Pooling only works if contributions and distributions occur as promised. This is the central flaw with similar “handshake deals” among friends.
Every Pando pool is governed by a legally binding and enforceable contract, which lays out the rules for the pool. The contract clearly outlines when and how people pay, the penalties if payment is late or missed, and the intention to use legal remedies to enforce the obligation to pay.
And remember, Pando only gets paid when the pool does, so we have ensured that there is no way for pool members to “game” the system.
Does Pando charge an admin fee?
Pando only makes money when you do. Our fee is calculated as a percentage of distributions from the pool, which covers the formation, administration and enforcement of the pool, as well as ongoing support for the lifetime of the pool.

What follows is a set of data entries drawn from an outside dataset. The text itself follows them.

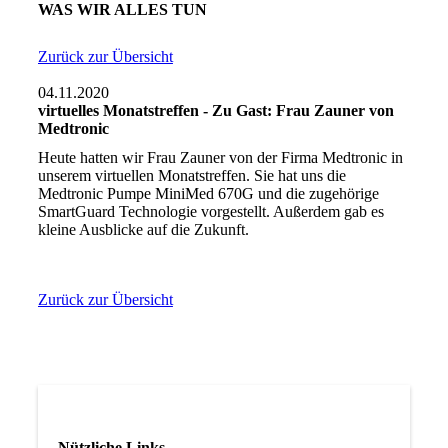
WAS WIR ALLES TUN
Zurück zur Übersicht
04.11.2020
virtuelles Monatstreffen - Zu Gast: Frau Zauner von
Medtronic
Heute hatten wir Frau Zauner von der Firma Medtronic in
unserem virtuellen Monatstreffen. Sie hat uns die
Medtronic Pumpe MiniMed 670G und die zugehörige
SmartGuard Technologie vorgestellt. Außerdem gab es
kleine Ausblicke auf die Zukunft.
Zurück zur Übersicht
Nützliche Links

Additionally, some clients select an optional monthly fee that reduces Pando's percentage. Each client is able to select the option that is right for them.
What if a pool member stops working?
All pool members have a one-year grace period in which they can receive distributions without meeting the minimum earnings threshold. Pando is - by design - here to smooth out income volatility.
In a second consecutive year of not meeting the minimum earnings threshold, a member will be “benched” from receiving distributions until they meet the threshold again. Put simply - if someone in your pool earns less than the minimum for two years, let’s say because they become a scuba instructor, they are no longer eligible for pool distributions until they again earn above that amount.
How are "earnings" defined?
Pools only include income that is a result of material effort during the time you were pooled. We don’t count any inheritance, spousal income or passive investments.
We want to make sure you are only responsible for pool contributions when you can afford to pay, so we don’t count illiquid earnings (like equity or carried interest) until a liquidation event occurs.